• **WHAT IS REQUIRED**
Count the lines below in which "msgget" appears, then give that number by itself.

━━━━

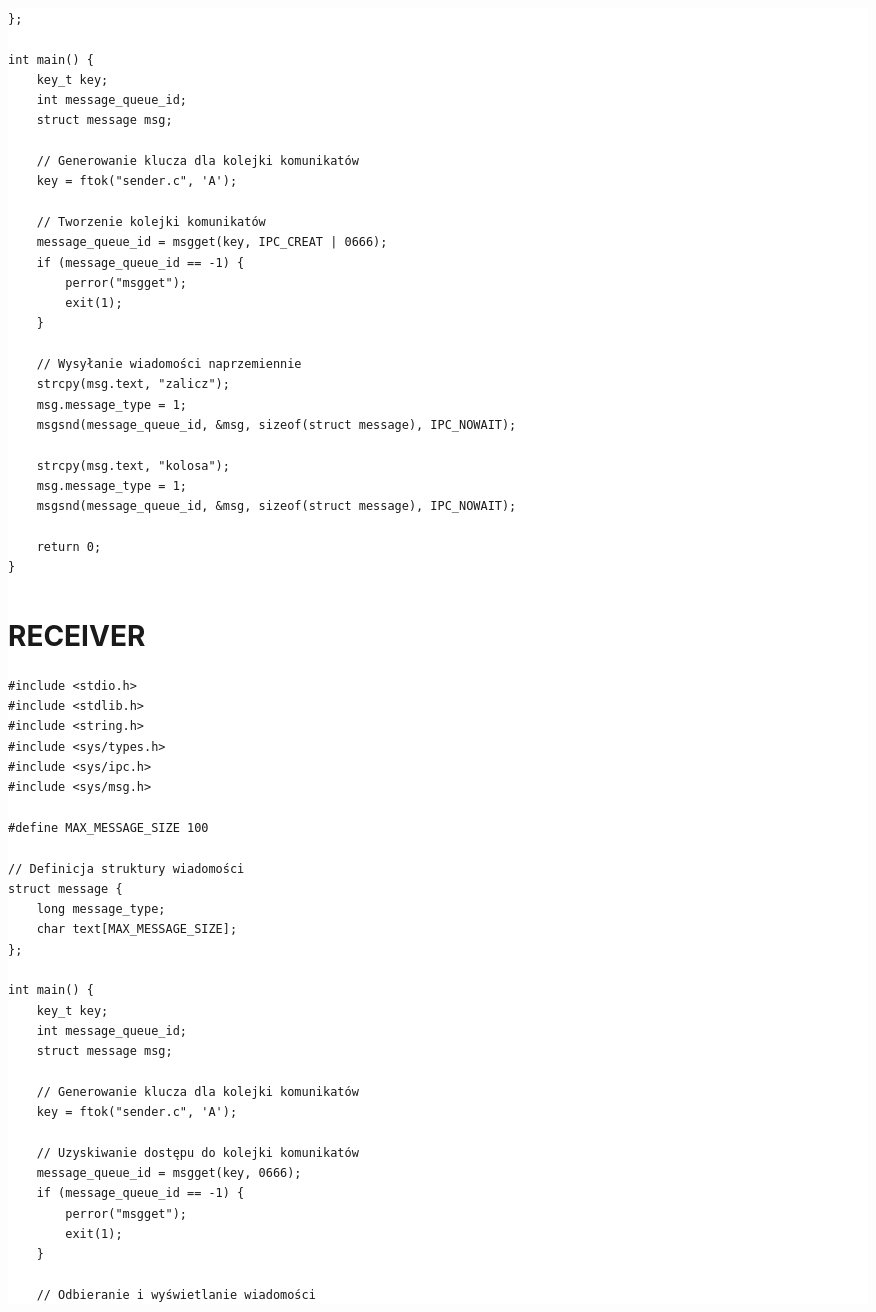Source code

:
 ```
};

int main() {
    key_t key;
    int message_queue_id;
    struct message msg;

    // Generowanie klucza dla kolejki komunikatów
    key = ftok("sender.c", 'A');

    // Tworzenie kolejki komunikatów
    message_queue_id = msgget(key, IPC_CREAT | 0666);
    if (message_queue_id == -1) {
        perror("msgget");
        exit(1);
    }

    // Wysyłanie wiadomości naprzemiennie
    strcpy(msg.text, "zalicz");
    msg.message_type = 1;
    msgsnd(message_queue_id, &msg, sizeof(struct message), IPC_NOWAIT);

    strcpy(msg.text, "kolosa");
    msg.message_type = 1;
    msgsnd(message_queue_id, &msg, sizeof(struct message), IPC_NOWAIT);

    return 0;
}
```
# RECEIVER 
```
#include <stdio.h>
#include <stdlib.h>
#include <string.h>
#include <sys/types.h>
#include <sys/ipc.h>
#include <sys/msg.h>

#define MAX_MESSAGE_SIZE 100

// Definicja struktury wiadomości
struct message {
    long message_type;
    char text[MAX_MESSAGE_SIZE];
};

int main() {
    key_t key;
    int message_queue_id;
    struct message msg;

    // Generowanie klucza dla kolejki komunikatów
    key = ftok("sender.c", 'A');

    // Uzyskiwanie dostępu do kolejki komunikatów
    message_queue_id = msgget(key, 0666);
    if (message_queue_id == -1) {
        perror("msgget");
        exit(1);
    }

    // Odbieranie i wyświetlanie wiadomości
```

━━━━

• **RESPONSE FOR THIS EXERCISE**
4